Yeah, I'm having trouble wondering what's wrong with the universe if a judge thinks that Facebook hasn't basically obliterated all competition in social media.

YouTube is not really social media. YouTube shorts tries to be Tik Tok, and Facebook Reels tries to be Tik Tok, but they're fundamentally different things, because short-form video targets an entirely different category of people than social media and largely serves a different purpose — to entertain, not to inform.

Google/Alphabet's social media site was called Google+, and it died because everybody was on Facebook and Instagram, so nobody used it.

YouTube sharing is too public (and hard to use in any other way now that Google+ circles no longer exist), so it's not really a place to share pictures of your family and share stories with your friends. If it competes with anything in the pseudo-social space, it would be Twitter/X, which I would argue is a microblogging site, nota social media site. They have a fundamentally different kind of target audience.

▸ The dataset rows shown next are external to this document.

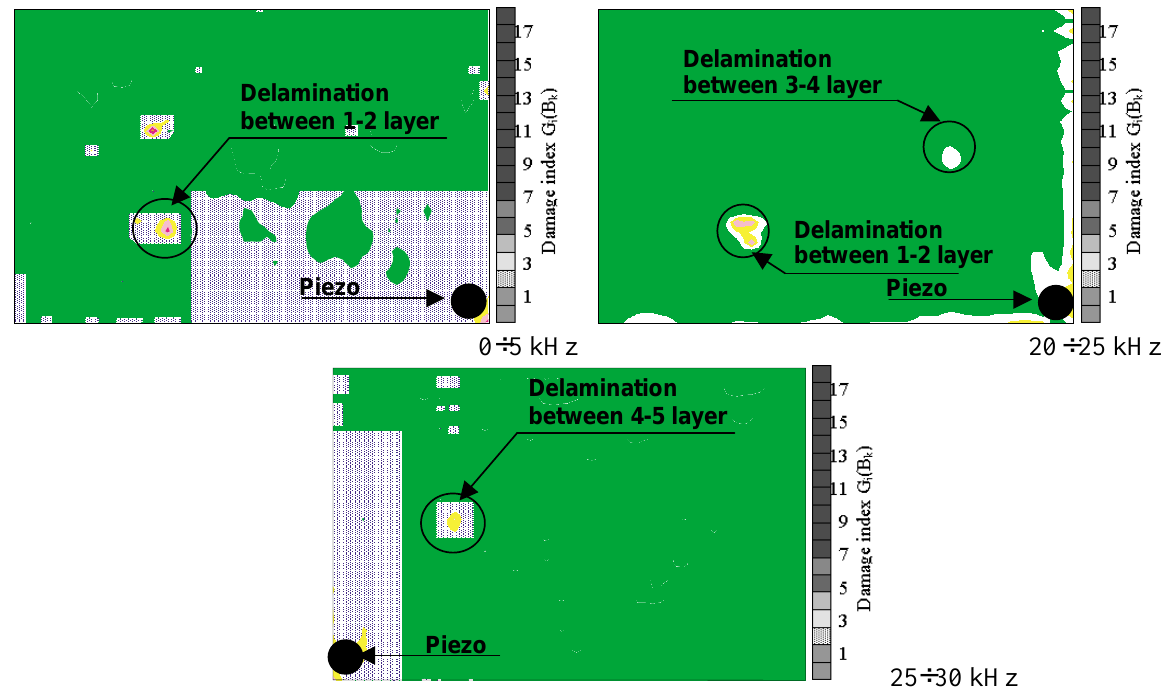
Fig. 13. Damage Index map on the composite panel in different frequency bands (experimental data).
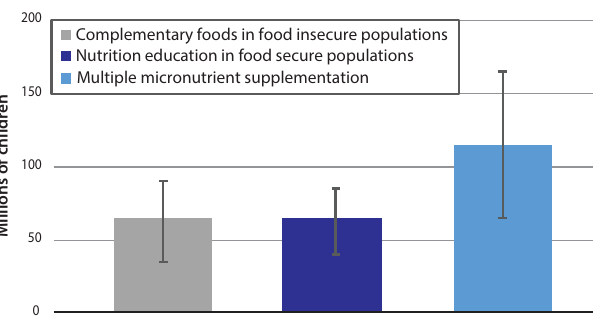
Fig. 3 Interventions required to offset 2015 El Niño. Millions of children who must be targeted with speci fi c interventions in order to reverse the effects on malnourishment caused by the 2015 El Niño. Effect sizes calculated using treatment effects in Bhutta et al. 37 . Bars represent the central estimate, with whiskers representing the 95% con fi dence interval of these estimates. See supplementary information for details of 36 – 59 months. With few exceptions, coef fi cients are consistent in sign and magnitude across age groups for each outcome variable and with the corresponding coef fi cient in Table 1.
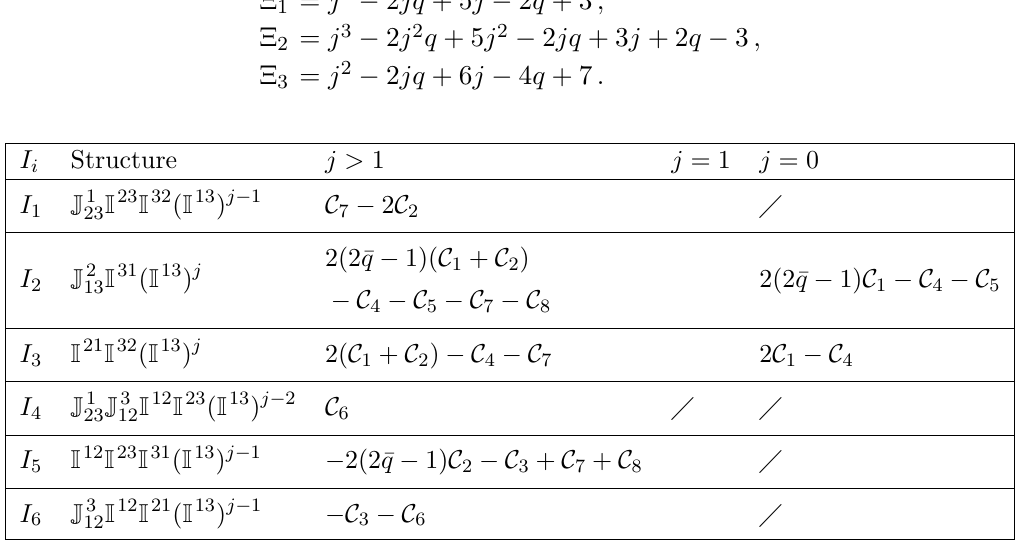
( QO ) J ( QO ) when QO h i = 0. C 6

Apple Messages isn't social media at all. It competes only with SMS. Same with WhatsApp. I can maybe understand a judge concluding that buying WhatsApp didn't meaningfully stifle competition, because no platform for basic point-to-point communication is ever going to prevent competition by apps that come on your phone (e.g. Messages).

But saying that Instagram didn't stifle competition is a cop out. Instagram (3 billion) and Facebook (3 billion) are the only two sites left standing that I would consider to be social media sites, with the sad exceptions of Truth Social (6.3 million), and Mastodon (1.8 million).

If you're in an industry where you have somewhere between three and six billion users and your next largest competitor has one fewer zeros in its user count, and all of the other competitors have three fewer zeros in their user count, you haven't just stifled competition. You've effectively eliminated it.

And Facebook/Instagram have incredible amounts of power when it comes to breaking the open web, hiding content behind a login wall that makes it basically impossible to share things with the public unless they are Facebook/Instagram users themselves, which makes it even harder for competitors to break into the space, because everyone has to be a FB/Insta user if they want to see the content that people create on those site. You can't just casually discover FB/Insta content. So that aspect also strongly leans towards Facebook/Instagram being a monopoly.

The only way you can realistically conclude that Facebook and Instagram aren't a monopoly is if you ignore all of the actual social use of social media and treat them as nothing more than a platform for influencers and bulls**t peddlers to make themselves seen by the whole world. And yes, for that narrow space, all of those platforms compete. But for social media itself — sharing of semi-private information with a close circle of friends and family — none of those other sites actually compete with Facebook and Instagram in any meaningful way, which makes this decision downright appallling.

But congratulations, Facebook, on amassing so much power that the government can't rein you in. I weep for the future of our world, because this really should have been open and shut, and Instagram should have been broken off years ago, the second Google+ proved that competing with that behemoth was infeasible.

But if that wasn't enough proof, the abject failure of Truth Social, where even Donald Trump's enormous influence wasn't enough to make a second traditional social media site become large enough to be viable, should be absolute inarguable proof that the Facebook/Instagram combination stifles competition. It does. Massively. Its very existence makes competition almost impossible, ensuring that the only even semi-social sites that can ever exist are those that focus on largely non-overlapping markets like microblogging.

And I really can't imagine how anyone could look at the evidence and conclude otherwise, because it is so incredibly obvious to me.